Inovasi tersebut tidak hanya menarik perhatian masyarakat dan pelaku UMKM, tetapi juga mendapat apresiasi tinggi dari Masyarakat Anti Korupsi Indonesia (MAKI) Jawa Timur. Organisasi tersebut menilai Miona sebagai bentuk nyata keberhasilan anak muda dalam mengubah limbah pertanian menjadi produk modern bernilai ekonomi tinggi yang memiliki peluang besar di pasar nasional.
Ketua MAKI Jawa Timur Koordinator Wilayah Provinsi Jawa Timur, Heru Satryo, bahkan menyebut Miona sebagai inovasi strategis yang dapat menjadi ikon baru pangan kreatif Indonesia apabila mendapat dukungan dan pendampingan yang tepat.
“Ini luar biasa. Anak-anak muda sudah mampu melihat limbah bukan sebagai sampah, melainkan sebagai peluang. Inovasi seperti Miona menunjukkan bahwa ketahanan pangan dan pengembangan ekonomi kreatif bisa dimulai dari bahan sederhana yang selama ini terabaikan. Ini harus didukung karena bisa menjadi contoh bagi daerah lain,” ujar Heru Satryo.
Produk Miona lahir dari keresahan mahasiswa terhadap banyaknya limbah kulit singkong hasil produksi tape di Kabupaten Jember. Sebagai salah satu daerah penghasil tape terbesar di Jawa Timur, limbah kulit singkong di wilayah tersebut selama ini belum dimanfaatkan secara optimal dan sebagian besar hanya dibuang begitu saja.
Mahasiswa penggagas Miona, Anggi, mengatakan bahwa ide pengolahan limbah kulit singkong muncul saat dirinya melihat potensi besar kandungan serat dan pati pada bagian dalam kulit singkong yang masih layak diolah menjadi produk pangan sehat.
“Melalui Miona, kami ingin mengembangkan inovasi sirkular agri industri. Jadi bahan yang biasanya dianggap limbah justru kami olah menjadi produk yang punya nilai jual. Jember terkenal dengan tape singkong, sehingga kulitnya melimpah dan sering dibuang. Dari situ kami berpikir bagaimana limbah ini bisa dimanfaatkan menjadi olahan yang sehat dan menarik,” jelas Anggi.

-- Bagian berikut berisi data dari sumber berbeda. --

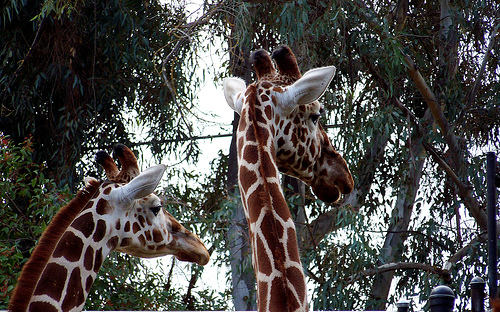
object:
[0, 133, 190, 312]
bushes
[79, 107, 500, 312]
fence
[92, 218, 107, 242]
spot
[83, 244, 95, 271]
spot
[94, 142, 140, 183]
horns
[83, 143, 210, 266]
head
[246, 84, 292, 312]
mane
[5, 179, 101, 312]
mane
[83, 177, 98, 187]
ears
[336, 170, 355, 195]
giraffe nose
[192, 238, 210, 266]
giraffe nose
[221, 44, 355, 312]
giraffe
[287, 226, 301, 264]
spot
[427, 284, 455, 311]
post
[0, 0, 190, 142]
trees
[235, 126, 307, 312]
neck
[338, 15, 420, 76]
two necks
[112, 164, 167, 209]
ear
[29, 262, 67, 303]
spot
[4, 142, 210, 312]
giraffe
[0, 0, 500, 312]
leaves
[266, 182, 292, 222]
spot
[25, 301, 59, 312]
spots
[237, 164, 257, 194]
spots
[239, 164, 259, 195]
brown spot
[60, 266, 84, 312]
spot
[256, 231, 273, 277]
spot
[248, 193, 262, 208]
brown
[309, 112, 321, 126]
eye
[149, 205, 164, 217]
eye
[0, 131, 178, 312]
flowers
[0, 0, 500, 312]
area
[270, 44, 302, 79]
horn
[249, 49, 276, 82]
horn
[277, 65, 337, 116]
ear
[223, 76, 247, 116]
ear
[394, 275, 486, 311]
fence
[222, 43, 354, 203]
head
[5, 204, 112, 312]
necks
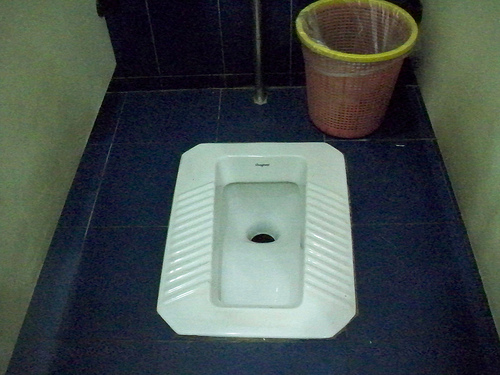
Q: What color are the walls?
A: Green.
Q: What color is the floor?
A: Blue.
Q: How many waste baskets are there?
A: One.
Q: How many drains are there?
A: One.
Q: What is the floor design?
A: Tile.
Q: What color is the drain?
A: White.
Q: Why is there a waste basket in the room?
A: So people can throw their trash away.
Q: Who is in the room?
A: Nobody.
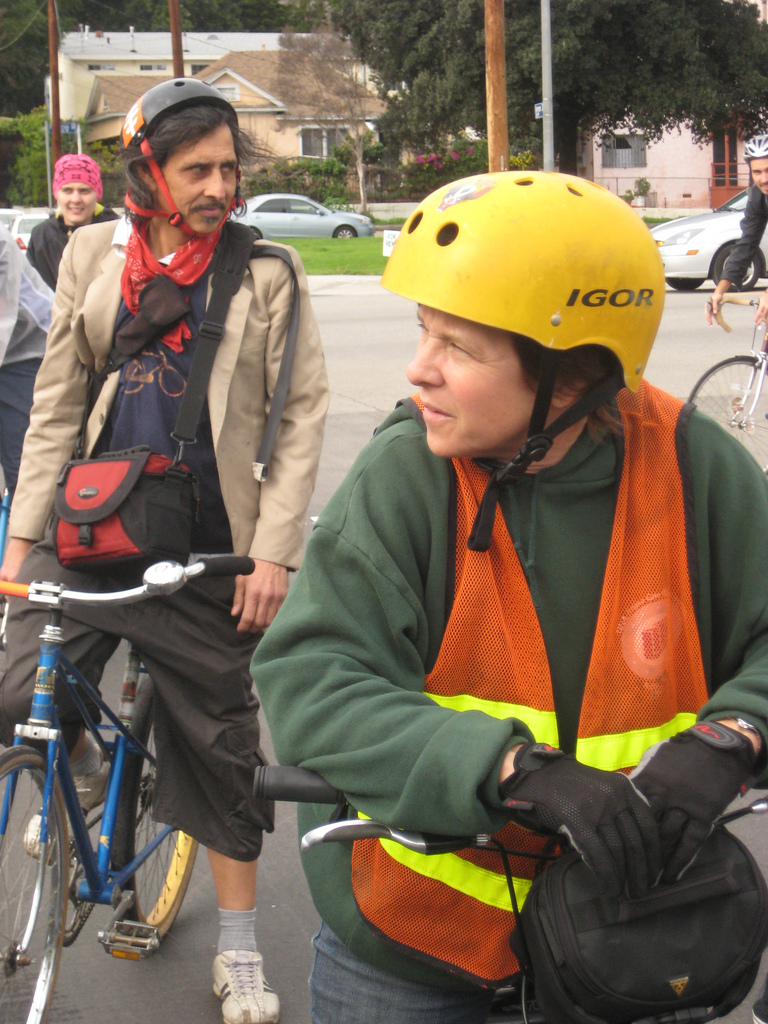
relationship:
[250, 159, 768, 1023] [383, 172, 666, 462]
man has head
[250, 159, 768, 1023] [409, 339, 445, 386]
man has nose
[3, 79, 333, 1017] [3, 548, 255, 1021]
man sitting on bicycle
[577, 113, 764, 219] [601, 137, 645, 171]
house has window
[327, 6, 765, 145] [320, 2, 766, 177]
leaves on tree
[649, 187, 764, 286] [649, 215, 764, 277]
car has front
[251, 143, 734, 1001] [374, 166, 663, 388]
man wearing helmet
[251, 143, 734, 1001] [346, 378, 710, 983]
man wearing safety vest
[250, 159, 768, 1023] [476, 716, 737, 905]
man wearing gloves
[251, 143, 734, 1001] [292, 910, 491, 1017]
man wearing jeans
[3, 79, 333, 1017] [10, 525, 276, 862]
man wearing shorts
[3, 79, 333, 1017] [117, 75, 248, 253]
man wearing helmet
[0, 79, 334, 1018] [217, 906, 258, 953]
man wearing socks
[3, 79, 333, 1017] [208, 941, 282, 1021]
man wearing shoe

Ia menuturkan bahwa proses pengolahan dilakukan dengan standar keamanan yang ketat untuk memastikan produk aman dikonsumsi. Bagian kulit singkong yang digunakan hanya lapisan dalam, kemudian dicuci menggunakan campuran garam dan cuka untuk membantu mengurangi kandungan asam sianida.
Setelah melalui proses pencucian, perendaman, dan pembilasan berulang kali, bahan direbus selama sekitar satu jam sebelum dihaluskan menjadi adonan dasar mie sehat.
“Prosesnya cukup panjang karena kami harus memastikan kandungan asam sianida hilang. Setelah dicuci, direndam, dibilas berkali-kali, baru direbus dan dihaluskan. Dari situlah adonan mie kami buat. Kandungan kulit singkong sendiri ada kanji dan serat, jadi sangat cocok sebagai bahan dasar produk makanan sehat,” tambahnya.
Keunikan konsep Miona yang memadukan inovasi pangan sehat dengan pemanfaatan limbah membuat produk tersebut cepat menarik perhatian publik. Dalam berbagai pameran UMKM dan festival inovasi di Jember, Miona menjadi salah satu produk yang paling banyak diminati pengunjung karena dianggap berbeda dan memiliki nilai edukasi lingkungan.
Selain menawarkan konsep ramah lingkungan, Miona juga dinilai memiliki prospek pasar yang menjanjikan. Tren masyarakat yang mulai beralih ke makanan sehat membuka peluang besar bagi produk inovatif berbasis bahan lokal seperti Miona untuk berkembang lebih luas.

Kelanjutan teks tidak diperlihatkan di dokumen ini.